Maximum sample size for efficiency

Example

import numpy as np
from gradient_free_optimizers import LipschitzOptimizer

def objective(para):
    return -(para["x"]**2 + para["y"]**2)

search_space = {
    "x": np.linspace(-10, 10, 100),
    "y": np.linspace(-10, 10, 100),
}

opt = LipschitzOptimizer(
    search_space,
    sampling={"random": 100000},
)

opt.search(objective, n_iter=50)
print(f"Best: {opt.best_para}, Score: {opt.best_score}")

When to Use

Good for:

  • Functions with known or assumed smoothness

  • When you want theoretical guarantees

  • Problems where pruning can significantly reduce search space

Not ideal for:

  • Discontinuous or very noisy functions

  • Functions with unknown Lipschitz constant

  • Very cheap function evaluations (overhead may dominate)

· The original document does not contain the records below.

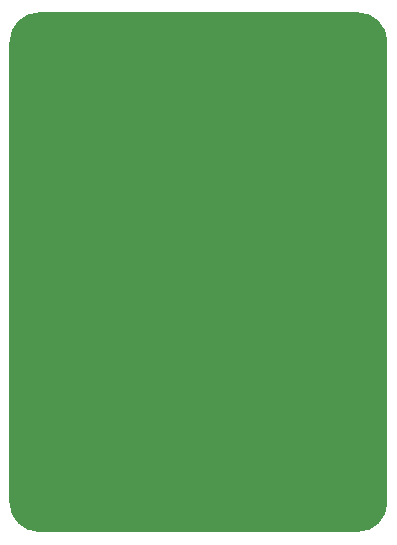
<source format=gbr>
G04 DipTrace 3.1.0.1*
G04 lt3757_nixie_power_supply_nosnub-route-5.Board.gbr*
%MOIN*%
G04 #@! TF.FileFunction,Drawing,Board polygon*
G04 #@! TF.Part,Single*
%FSLAX26Y26*%
G04*
G70*
G90*
G75*
G01*
G04 BoardPoly*
%LPD*%
G36*
X492441Y394016D2*
X1555433D1*
G03X1653858Y492441I0J98425D01*
G01*
Y2027874D1*
G03X1555433Y2126299I-98425J0D01*
G01*
X492441D1*
G03X394016Y2027874I0J-98425D01*
G01*
Y492441D1*
G03X492441Y394016I98425J0D01*
G01*
G37*
M02*

</source>
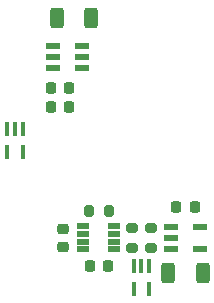
<source format=gtp>
G04 #@! TF.GenerationSoftware,KiCad,Pcbnew,8.0.9*
G04 #@! TF.CreationDate,2025-04-23T02:47:03-04:00*
G04 #@! TF.ProjectId,digital-gate-driver,64696769-7461-46c2-9d67-6174652d6472,rev?*
G04 #@! TF.SameCoordinates,Original*
G04 #@! TF.FileFunction,Paste,Top*
G04 #@! TF.FilePolarity,Positive*
%FSLAX46Y46*%
G04 Gerber Fmt 4.6, Leading zero omitted, Abs format (unit mm)*
G04 Created by KiCad (PCBNEW 8.0.9) date 2025-04-23 02:47:03*
%MOMM*%
%LPD*%
G01*
G04 APERTURE LIST*
G04 Aperture macros list*
%AMRoundRect*
0 Rectangle with rounded corners*
0 $1 Rounding radius*
0 $2 $3 $4 $5 $6 $7 $8 $9 X,Y pos of 4 corners*
0 Add a 4 corners polygon primitive as box body*
4,1,4,$2,$3,$4,$5,$6,$7,$8,$9,$2,$3,0*
0 Add four circle primitives for the rounded corners*
1,1,$1+$1,$2,$3*
1,1,$1+$1,$4,$5*
1,1,$1+$1,$6,$7*
1,1,$1+$1,$8,$9*
0 Add four rect primitives between the rounded corners*
20,1,$1+$1,$2,$3,$4,$5,0*
20,1,$1+$1,$4,$5,$6,$7,0*
20,1,$1+$1,$6,$7,$8,$9,0*
20,1,$1+$1,$8,$9,$2,$3,0*%
G04 Aperture macros list end*
%ADD10RoundRect,0.050000X0.475000X0.175000X-0.475000X0.175000X-0.475000X-0.175000X0.475000X-0.175000X0*%
%ADD11R,0.400000X1.200000*%
%ADD12RoundRect,0.250000X-0.312500X-0.625000X0.312500X-0.625000X0.312500X0.625000X-0.312500X0.625000X0*%
%ADD13RoundRect,0.225000X-0.225000X-0.250000X0.225000X-0.250000X0.225000X0.250000X-0.225000X0.250000X0*%
%ADD14R,1.200000X0.600000*%
%ADD15RoundRect,0.200000X0.275000X-0.200000X0.275000X0.200000X-0.275000X0.200000X-0.275000X-0.200000X0*%
%ADD16RoundRect,0.200000X-0.200000X-0.275000X0.200000X-0.275000X0.200000X0.275000X-0.200000X0.275000X0*%
%ADD17RoundRect,0.225000X0.250000X-0.225000X0.250000X0.225000X-0.250000X0.225000X-0.250000X-0.225000X0*%
%ADD18RoundRect,0.250000X0.312500X0.625000X-0.312500X0.625000X-0.312500X-0.625000X0.312500X-0.625000X0*%
G04 APERTURE END LIST*
D10*
X153780000Y-100025000D03*
X151180000Y-100025000D03*
X153780000Y-99375000D03*
X151180000Y-99375000D03*
X153780000Y-98725000D03*
X151180000Y-98725000D03*
X153780000Y-98075000D03*
X151180000Y-98075000D03*
D11*
X146050000Y-89850000D03*
X145400000Y-89850000D03*
X144750000Y-89850000D03*
X144750000Y-91750000D03*
X146050000Y-91750000D03*
D12*
X158367500Y-102000000D03*
X161292500Y-102000000D03*
D13*
X159055000Y-96400000D03*
X160605000Y-96400000D03*
D14*
X151071726Y-82800500D03*
X151071726Y-83750500D03*
X151071726Y-84700500D03*
X148571726Y-84700500D03*
X148571726Y-83750500D03*
X148571726Y-82800500D03*
D15*
X155280000Y-99875000D03*
X155280000Y-98225000D03*
D16*
X151655000Y-96800000D03*
X153305000Y-96800000D03*
D15*
X156880000Y-98225000D03*
X156880000Y-99875000D03*
D14*
X158580000Y-98100000D03*
X158580000Y-99050000D03*
X158580000Y-100000000D03*
X161080000Y-100000000D03*
X161080000Y-98100000D03*
D17*
X149480000Y-99825000D03*
X149480000Y-98275000D03*
D13*
X151705000Y-101400000D03*
X153255000Y-101400000D03*
D11*
X156730000Y-101450000D03*
X156080000Y-101450000D03*
X155430000Y-101450000D03*
X155430000Y-103350000D03*
X156730000Y-103350000D03*
D13*
X149996726Y-86350500D03*
X148446726Y-86350500D03*
X149996726Y-87950500D03*
X148446726Y-87950500D03*
D18*
X148937500Y-80400000D03*
X151862500Y-80400000D03*
M02*

</source>
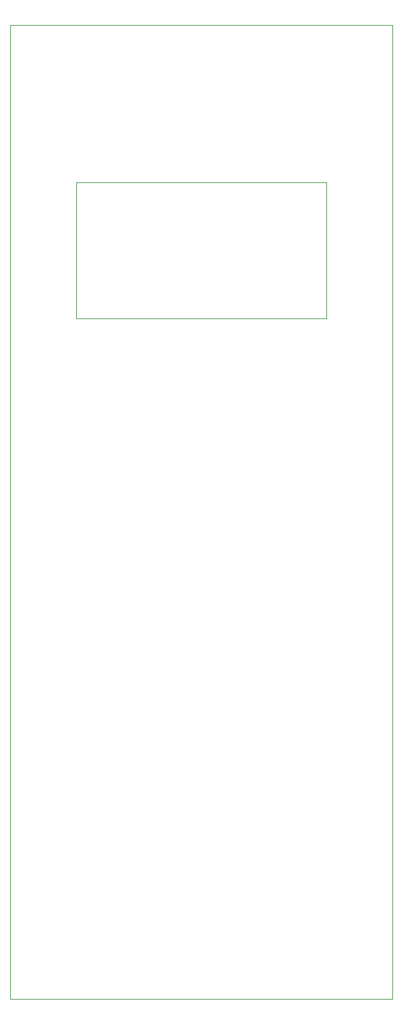
<source format=gbr>
%TF.GenerationSoftware,KiCad,Pcbnew,7.0.2*%
%TF.CreationDate,2025-01-10T16:22:39-06:00*%
%TF.ProjectId,gateDr_panel,67617465-4472-45f7-9061-6e656c2e6b69,rev?*%
%TF.SameCoordinates,Original*%
%TF.FileFunction,Profile,NP*%
%FSLAX46Y46*%
G04 Gerber Fmt 4.6, Leading zero omitted, Abs format (unit mm)*
G04 Created by KiCad (PCBNEW 7.0.2) date 2025-01-10 16:22:39*
%MOMM*%
%LPD*%
G01*
G04 APERTURE LIST*
%TA.AperFunction,Profile*%
%ADD10C,0.100000*%
%TD*%
G04 APERTURE END LIST*
D10*
X50000000Y-50000000D02*
X100500000Y-50000000D01*
X100500000Y-178500000D01*
X50000000Y-178500000D01*
X50000000Y-50000000D01*
X58750000Y-70750000D02*
X91750000Y-70750000D01*
X91750000Y-88750000D01*
X58750000Y-88750000D01*
X58750000Y-70750000D01*
M02*

</source>
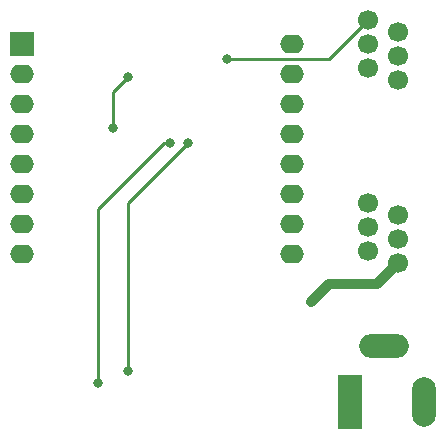
<source format=gbl>
%TF.GenerationSoftware,KiCad,Pcbnew,6.0.6-3a73a75311~116~ubuntu21.10.1*%
%TF.CreationDate,2022-12-30T19:01:54+10:00*%
%TF.ProjectId,SkyEcho2FlarmHat,536b7945-6368-46f3-9246-6c61726d4861,rev?*%
%TF.SameCoordinates,Original*%
%TF.FileFunction,Copper,L2,Bot*%
%TF.FilePolarity,Positive*%
%FSLAX46Y46*%
G04 Gerber Fmt 4.6, Leading zero omitted, Abs format (unit mm)*
G04 Created by KiCad (PCBNEW 6.0.6-3a73a75311~116~ubuntu21.10.1) date 2022-12-30 19:01:54*
%MOMM*%
%LPD*%
G01*
G04 APERTURE LIST*
%TA.AperFunction,ComponentPad*%
%ADD10R,2.000000X4.600000*%
%TD*%
%TA.AperFunction,ComponentPad*%
%ADD11O,2.000000X4.200000*%
%TD*%
%TA.AperFunction,ComponentPad*%
%ADD12O,4.200000X2.000000*%
%TD*%
%TA.AperFunction,ComponentPad*%
%ADD13C,1.700000*%
%TD*%
%TA.AperFunction,ComponentPad*%
%ADD14R,2.000000X2.000000*%
%TD*%
%TA.AperFunction,ComponentPad*%
%ADD15O,2.000000X1.600000*%
%TD*%
%TA.AperFunction,ViaPad*%
%ADD16C,0.800000*%
%TD*%
%TA.AperFunction,Conductor*%
%ADD17C,0.812800*%
%TD*%
%TA.AperFunction,Conductor*%
%ADD18C,0.254000*%
%TD*%
G04 APERTURE END LIST*
D10*
%TO.P,J1,1*%
%TO.N,+BATT*%
X103124000Y-67148000D03*
D11*
%TO.P,J1,2*%
%TO.N,GND*%
X109424000Y-67148000D03*
D12*
%TO.P,J1,3*%
%TO.N,N/C*%
X106024000Y-62348000D03*
%TD*%
D13*
%TO.P,J3,6*%
%TO.N,+BATT*%
X107202000Y-55392000D03*
%TO.P,J3,5*%
%TO.N,unconnected-(J3-Pad5)*%
X104662000Y-54372000D03*
%TO.P,J3,4*%
%TO.N,unconnected-(J3-Pad4)*%
X107202000Y-53352000D03*
%TO.P,J3,3*%
%TO.N,unconnected-(J3-Pad3)*%
X104662000Y-52332000D03*
%TO.P,J3,2*%
%TO.N,FLARM_RS232_RX*%
X107202000Y-51312000D03*
%TO.P,J3,1*%
%TO.N,GND*%
X104662000Y-50292000D03*
%TD*%
%TO.P,J2,1*%
%TO.N,GND*%
X104662000Y-34798000D03*
%TO.P,J2,2*%
%TO.N,unconnected-(J2-Pad2)*%
X107202000Y-35818000D03*
%TO.P,J2,3*%
%TO.N,DISP_RS232_TX*%
X104662000Y-36838000D03*
%TO.P,J2,4*%
%TO.N,unconnected-(J2-Pad4)*%
X107202000Y-37858000D03*
%TO.P,J2,5*%
%TO.N,unconnected-(J2-Pad5)*%
X104662000Y-38878000D03*
%TO.P,J2,6*%
%TO.N,+BATT*%
X107202000Y-39898000D03*
%TD*%
D14*
%TO.P,U3,1,~{RST}*%
%TO.N,unconnected-(U3-Pad1)*%
X75415000Y-36830000D03*
D15*
%TO.P,U3,2,A0*%
%TO.N,unconnected-(U3-Pad2)*%
X75415000Y-39370000D03*
%TO.P,U3,3,D0*%
%TO.N,unconnected-(U3-Pad3)*%
X75415000Y-41910000D03*
%TO.P,U3,4,SCK/D5*%
%TO.N,unconnected-(U3-Pad4)*%
X75415000Y-44450000D03*
%TO.P,U3,5,MISO/D6*%
%TO.N,unconnected-(U3-Pad5)*%
X75415000Y-46990000D03*
%TO.P,U3,6,MOSI/D7*%
%TO.N,unconnected-(U3-Pad6)*%
X75415000Y-49530000D03*
%TO.P,U3,7,CS/D8*%
%TO.N,unconnected-(U3-Pad7)*%
X75415000Y-52070000D03*
%TO.P,U3,8,3V3*%
%TO.N,+3.3V*%
X75415000Y-54610000D03*
%TO.P,U3,9,5V*%
%TO.N,unconnected-(U3-Pad9)*%
X98275000Y-54610000D03*
%TO.P,U3,10,GND*%
%TO.N,GND*%
X98275000Y-52070000D03*
%TO.P,U3,11,D4*%
%TO.N,unconnected-(U3-Pad11)*%
X98275000Y-49530000D03*
%TO.P,U3,12,D3*%
%TO.N,unconnected-(U3-Pad12)*%
X98275000Y-46990000D03*
%TO.P,U3,13,SDA/D2*%
%TO.N,unconnected-(U3-Pad13)*%
X98275000Y-44450000D03*
%TO.P,U3,14,SCL/D1*%
%TO.N,unconnected-(U3-Pad14)*%
X98275000Y-41910000D03*
%TO.P,U3,15,RX*%
%TO.N,FLARM_TTL_RX*%
X98275000Y-39370000D03*
%TO.P,U3,16,TX*%
%TO.N,DISP_TTL_TX*%
X98275000Y-36830000D03*
%TD*%
D16*
%TO.N,+BATT*%
X99822000Y-58674000D03*
%TO.N,GND*%
X92710000Y-38100000D03*
X83058000Y-43942000D03*
X84328000Y-39624000D03*
%TO.N,DISP_TTL_TX*%
X81788000Y-65532000D03*
X87884000Y-45212000D03*
%TO.N,FLARM_TTL_RX*%
X84328000Y-64516000D03*
X89408000Y-45212000D03*
%TD*%
D17*
%TO.N,+BATT*%
X99822000Y-58674000D02*
X101346000Y-57150000D01*
X101346000Y-57150000D02*
X105444000Y-57150000D01*
X105444000Y-57150000D02*
X107202000Y-55392000D01*
D18*
%TO.N,GND*%
X92710000Y-38100000D02*
X101360000Y-38100000D01*
X101360000Y-38100000D02*
X104662000Y-34798000D01*
X83058000Y-40894000D02*
X84328000Y-39624000D01*
X83058000Y-43942000D02*
X83058000Y-40894000D01*
%TO.N,DISP_TTL_TX*%
X87376000Y-45212000D02*
X87884000Y-45212000D01*
X81788000Y-50800000D02*
X83312000Y-49276000D01*
X81788000Y-65532000D02*
X81788000Y-50800000D01*
X83312000Y-49276000D02*
X87376000Y-45212000D01*
%TO.N,FLARM_TTL_RX*%
X84328000Y-64516000D02*
X84328000Y-50292000D01*
X84328000Y-50292000D02*
X89408000Y-45212000D01*
%TD*%
M02*

</source>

Higher-Dimensional Example

import numpy as np
from gradient_free_optimizers import LipschitzOptimizer

def smooth_3d(para):
    x, y, z = para["x"], para["y"], para["z"]
    return -(x**2 + y**2 + z**2 + 0.5 * np.sin(5 * x) * np.sin(5 * y))

search_space = {
    "x": np.linspace(-5, 5, 100),
    "y": np.linspace(-5, 5, 100),
    "z": np.linspace(-5, 5, 100),
}

opt = LipschitzOptimizer(
    search_space,
    sampling={"random": 50000},
)

opt.search(smooth_3d, n_iter=100)
print(f"Best: {opt.best_para}")
print(f"Score: {opt.best_score}")

Trade-offs

  • Exploration vs. exploitation: Automatically balanced through the upper bound computation. Regions with high potential (either from good nearby values or large unexplored volume) are prioritized.

  • Computational overhead: High. Computing bounds requires comparing against all previously evaluated points.

  • Parameter sensitivity: The sampling parameter controls the resolution of candidate evaluation. More samples give better coverage but higher cost.